Sosteniéndola en sus brazos con cuidado, era como si algo suave saliera de sus ojos y se envolviera estrechamente alrededor de ella.
—Maestra, el desayuno está listo, ¿podrías ir a lavarte primero?
—Mmm.
Shen Ying hizo un sonido en respuesta pero aún así quedó tirada, sin moverse.
Chef tampoco se movió.
Los dos se mantuvieron en silencio frente a la habitación.
Lonemoon observaba.
Lonemoon los observó con sospecha, ¿era ese un error?
Aunque tal visión había sido algo común en el pasado, de alguna manera sentía que había algo raro entre ellos dos ese día.
Era como si hubiera un aura especial entre ambos.
Se devanó los sesos durante mucho tiempo pero no llegó a nada.
—¡Oigan, ustedes dos!
—realmente no pudo contenerse y dijo—: Dejen de ser lentos, ¿no nos propusimos ir al extremo más lejano del vacío esta mañana?
Ya casi es la tarde.
Shen Ying le echó un vistazo, antes de ponerse un poco más recto y se fue a lavar.
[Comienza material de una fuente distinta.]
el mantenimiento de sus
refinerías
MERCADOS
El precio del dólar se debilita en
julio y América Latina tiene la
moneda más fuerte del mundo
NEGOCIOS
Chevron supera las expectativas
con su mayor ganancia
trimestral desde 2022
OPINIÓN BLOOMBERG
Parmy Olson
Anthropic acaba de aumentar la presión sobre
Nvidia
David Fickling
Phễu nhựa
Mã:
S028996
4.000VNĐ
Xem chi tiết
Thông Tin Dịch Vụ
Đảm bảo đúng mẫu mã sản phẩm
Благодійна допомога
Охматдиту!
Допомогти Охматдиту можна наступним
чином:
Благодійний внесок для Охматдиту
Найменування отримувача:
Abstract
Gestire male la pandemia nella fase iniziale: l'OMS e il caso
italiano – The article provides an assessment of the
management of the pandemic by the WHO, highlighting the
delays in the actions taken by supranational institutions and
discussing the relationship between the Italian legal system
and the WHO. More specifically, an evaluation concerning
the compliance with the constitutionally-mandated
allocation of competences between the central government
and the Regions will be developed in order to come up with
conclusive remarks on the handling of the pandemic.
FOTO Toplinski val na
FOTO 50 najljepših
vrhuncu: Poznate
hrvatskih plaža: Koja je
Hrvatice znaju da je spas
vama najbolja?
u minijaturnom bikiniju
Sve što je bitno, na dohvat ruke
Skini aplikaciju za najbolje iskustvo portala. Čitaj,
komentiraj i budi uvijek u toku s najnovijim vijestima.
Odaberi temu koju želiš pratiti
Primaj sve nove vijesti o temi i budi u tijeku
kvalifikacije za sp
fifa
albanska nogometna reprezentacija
En su lugar, Chef miró hacia él con cierta aversión en su mirada.
—¿Por qué me miras a mí?
—Lonemoon estaba confundido, ¿había dicho algo malo?
Chef no respondió.
Solo dio la vuelta y alcanzó a Shen Ying, siguiéndola para llevarle agua y toalla.
¡Problemático!
Dio la vuelta y se sentó a la mesa.
Justo después de comer dos bollos, los otros dos regresaron.
Apresuradamente aumentó su velocidad y se comió otros dos.
Una vez que estuvo en la mesa, Shen Ying inmediatamente volvió a la vida, despertando sus espíritus mientras empezaba a luchar con él por la comida.
Lonemoon pudo haber ganado, pero Chef también se unió, arrebatándole bastantes albóndigas y pasándoselas a Shen Ying.
Aunque tal cosa sucedía a menudo en el pasado, por alguna razón, Lonemoon sintió que había algo diferente.
Tal vez era que su mirada era demasiado suave cuando se dirigía a Shen Ying, además de muy centrada, como si todo lo demás no existiera.
Una extraña sensación volvió a surgir.
Lonemoon sintió que se le ponía la piel de gallina sin ninguna razón.
Justo cuando estaban por terminar, Chef instintivamente levantó una mano y limpió las comisuras de la boca de Shen Ying.
Los dos estaban tan cerca que estaban a punto de convertirse en uno, y una atmósfera asquerosamente dulce parecía rodearlos.
Lonemoon finalmente notó, bien tarde, qué era esa aura.
¡Maldita sea, váyanse al infierno con sus demostraciones románticas!